In the Indian army, there are 1,561 women as opposed to 41,074 men. In country’s air force, there are 1,594 women and 10,781 men. And in the navy, there are only 644 women, while male counts to 10,652. (These numbers are from 2016 report that was released by the Raksha Rajya Mantri.)
So, while we recently went all gaga over Avani Chaturvedi, Bhawana Kanth and Mohana Singh being India’s first women fighter jet pilots, the ground reality paints an incredibly shallow picture where there’s a lot left to want.
Now, coming to your question whether of now inclusion of women soldiers can make the army stronger—well, it certainly will. (And I am saying this with no favoritism for feminism or obsessive dissent to patriarchy.)

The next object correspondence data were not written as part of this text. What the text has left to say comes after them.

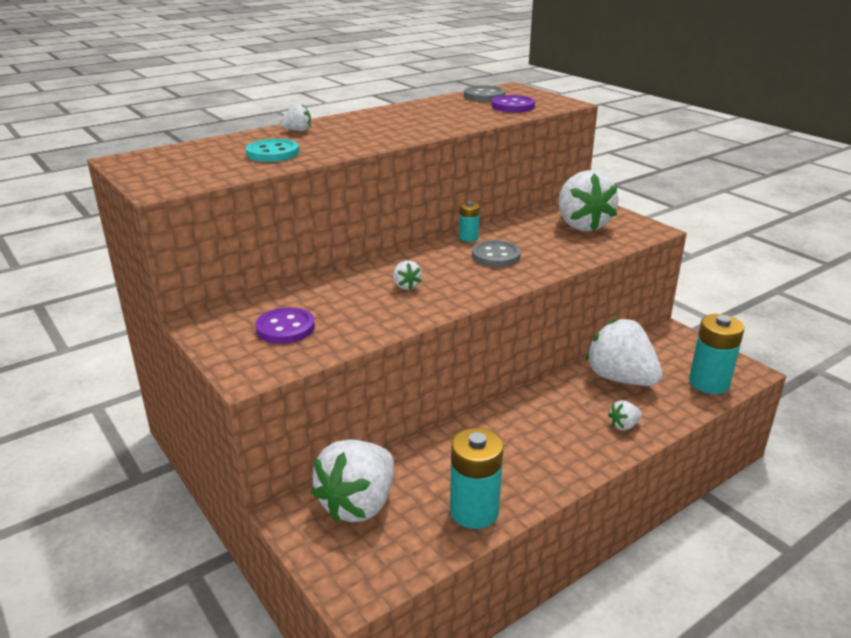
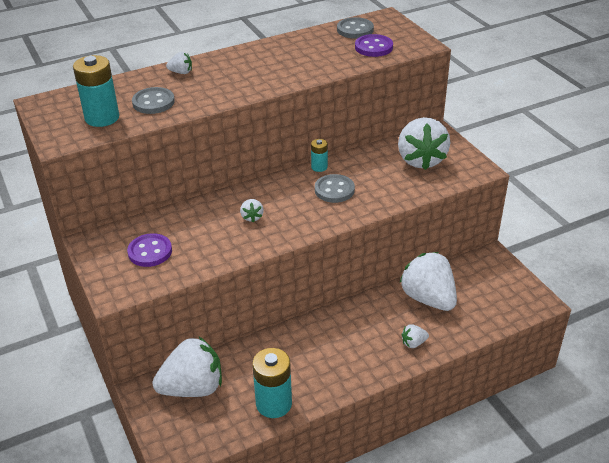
camera: 10 degrees right, 10 degrees up
turquoise button [246,139,299,162] -> grey button [132,87,175,114]
white strawberry [311,439,394,522] -> white strawberry turned 150 degrees counterclockwise [153,337,222,397]
turquoise battery [689,314,744,394] -> turquoise battery moved to [73,55,119,127]

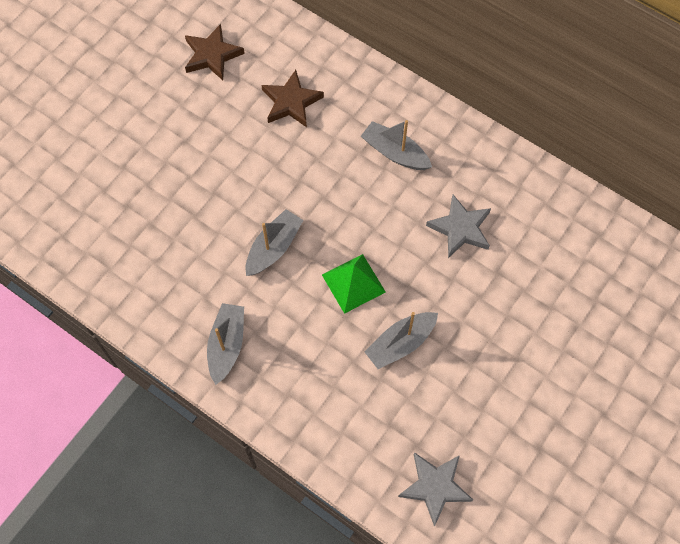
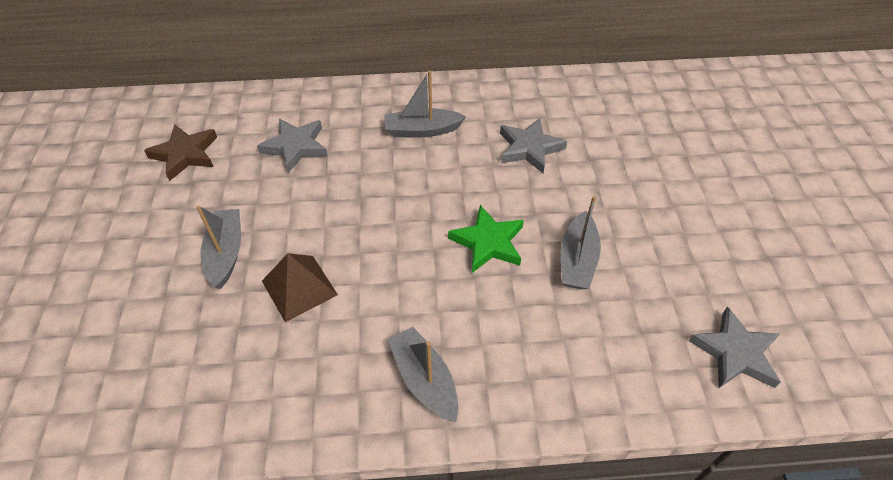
camera: 40 degrees left, 15 degrees down
grey boat [246,209,303,276] -> grey boat moved to [196,206,241,289]
brown star [261,70,324,127] -> grey star [257,119,328,173]
green pyramid [322,254,386,314] -> green star [448,205,524,273]
none -> brown pyramid [262,253,338,322]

Men in the army aren’t born that way. They get stronger, courageous and braver through constant training. They work very hard. So, it’s naïve to believe that women, upon going through the same training, cannot achieve the same level of physical and mental excellence. After all, there hasn’t been any research or study (and there never will) that suggests that women are less of a hard worker than men.
The fastest woman in the world can cover 100-meter in mere 10.70 seconds. Only a year back, an Indian woman brought India’s first world weightlifting championships goal in over 2 decades. They can survive in the wildest situations. They can outlast obstacles. They can fight problems. They can adapt. They can do virtually anything and everything that men can do.
Women can be better decision-makers. They can be emotionally stronger. They can be sharper. They give life….what else is left?
With proper training, women soldier can certainly make the army stronger. Why do you believe otherwise?